- Explore o material -
1. Reescreva em forma de lista, de modo mais breve, o parágrafo da introdução ao Congresso que começa por "Desde a época de Freud", preservando seus fatos principais.
2. Indique se cada afirmação abaixo está de acordo com a introdução ao Congresso, respondendo sim ou não e citando literalmente as palavras decisivas do texto.
(a) O XV Congresso será realizado em Paris, na primavera de 2026.
(b) O termo "sexual" já constara do título de congressos anteriores da AMP.
(c) A pesquisa do INSERM abrangeu franceses de 18 a 89 anos.

No dia 3 de fevereiro de 2025, em Paris, tivemos a Soirée da l’AMP, inaugurando o trabalho em direção ao XV Congresso, que acontecerá em Paris, na primavera de 2026, sobre o tema “Não há relação sexual”. A Introdução à soirée por Christiane Alberti, presidente da AMP.
O título deste Congresso, “Não há relação sexual”, convoca, de início, uma observação: é a primeira vez que o termo “sexual” aparece no título de um congresso da AMP. Temos, portanto, a oportunidade de questionar o que tornou a descoberta freudiana um escândalo, mas também seu sucesso, se considerarmos que Freud contribuiu para a dissolução da moral sexual civilizada ao trazer à luz a importância do sexual na economia psíquica, a ponto de apontar a sexualidade infantil. Ele estendeu sua significação muito além da cópula animal e da genitalidade, considerando por exemplo que, na sexualidade infantil (referindo-se ao pediatra Lindner[1]), é na sucção que devemos ver o protótipo da pulsão sexual: uma reivindicação primária, primordial, de voluptuosidade, independente da necessidade vital, um estado do corpo silencioso em relação a si mesmo. Ele o escreve de modo radical em “A moral sexual civilizada”: “a pulsão sexual só faz o que lhe dá na cabeça”[2].
Desde a época de Freud, uma mudança radical ocorreu na sexualidade. A sexualidade é onipresente, tornada visível, disseminando-se por toda parte nas telas e nas redes sociais. Pouco antes de 1968, em Meu Ensino, Lacan havia enfatizado a evidência de que a verdadeira mudança está nisto: a sexualidade perdeu alguma coisa do gozo clandestino e transgressor, para dar lugar a uma sexualidade que tem “algo de muito mais público […], ao ar livre”[3]. Em razão disso, os sujeitos se veem despojados de uma parcela de intimidade e de segredo, como se fossem precipitados para fora de si mesmos, na cena pública. Isso está ainda mais presente nos dias de hoje, na época do desenvolvimento da sexualidade nos espaços digitais.
Uma pesquisa recente e muito bem documentada do INSERM, a respeito da evolução da sexualidade dos franceses de 15 a 89 anos, publicou há pouco tempo resultados dignos de serem ressaltados[4].
Os resultados confirmam, em primeiro lugar, tendências que não são novas: mudanças importantes ligadas à promoção da norma da igualdade entre os sexos e as sexualidades, e profundas transformações das estruturas familiares em um contexto no qual a lei amplia o acesso ao casamento e à parentalidade.

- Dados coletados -
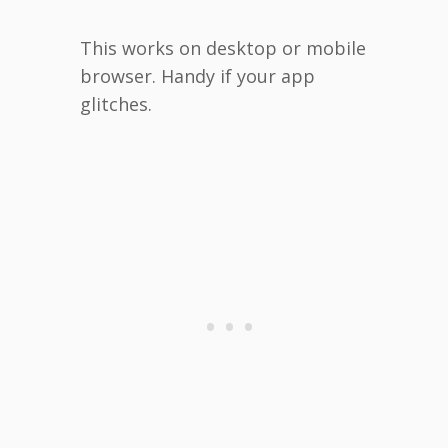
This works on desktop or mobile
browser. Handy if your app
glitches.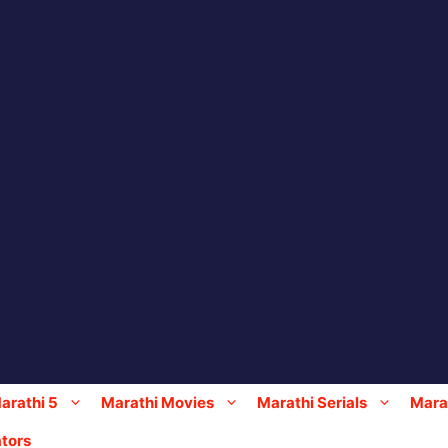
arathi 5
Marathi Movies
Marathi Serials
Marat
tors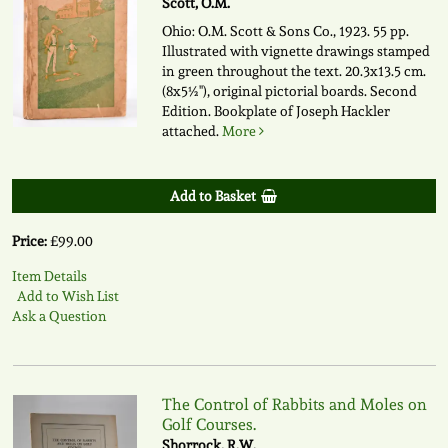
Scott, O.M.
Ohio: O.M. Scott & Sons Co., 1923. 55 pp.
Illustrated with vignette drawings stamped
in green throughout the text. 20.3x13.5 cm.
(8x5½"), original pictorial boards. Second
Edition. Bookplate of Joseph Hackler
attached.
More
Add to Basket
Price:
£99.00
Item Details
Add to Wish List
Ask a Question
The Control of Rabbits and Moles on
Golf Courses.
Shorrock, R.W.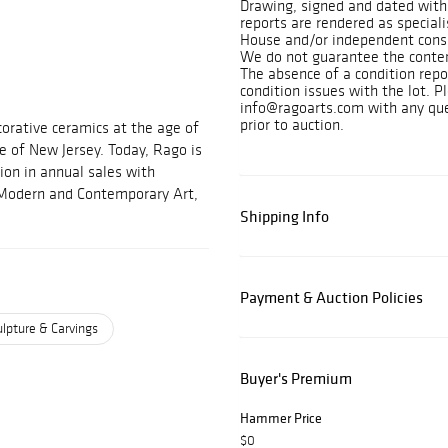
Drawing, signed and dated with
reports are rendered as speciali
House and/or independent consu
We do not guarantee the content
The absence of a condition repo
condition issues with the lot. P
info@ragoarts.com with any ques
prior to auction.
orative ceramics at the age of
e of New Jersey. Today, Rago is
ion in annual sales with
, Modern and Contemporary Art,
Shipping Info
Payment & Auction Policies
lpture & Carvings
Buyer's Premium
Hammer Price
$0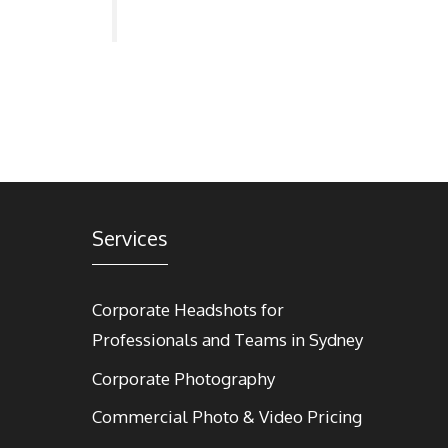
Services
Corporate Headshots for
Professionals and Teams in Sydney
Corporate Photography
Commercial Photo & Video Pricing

- Respostas a seguir -
1.
- Desde Freud, a sexualidade passou por uma mudança radical: tornou-se onipresente e visível, difundindo-se nas telas e nas redes sociais.
- Pouco antes de 1968, em Meu Ensino, Lacan destacou que a sexualidade perdeu parte do gozo clandestino e transgressor e ganhou um caráter muito mais público, "ao ar livre".
- Em consequência, os sujeitos perdem parte de sua intimidade e de seu segredo, como se fossem lançados à cena pública.
- Esse fenômeno é ainda mais presente hoje, com o desenvolvimento da sexualidade nos espaços digitais.

2.
(a) Sim: "que acontecerá em Paris, na primavera de 2026".
(b) Não: "é a primeira vez que o termo “sexual” aparece no título de um congresso da AMP".
(c) Não: "dos franceses de 15 a 89 anos".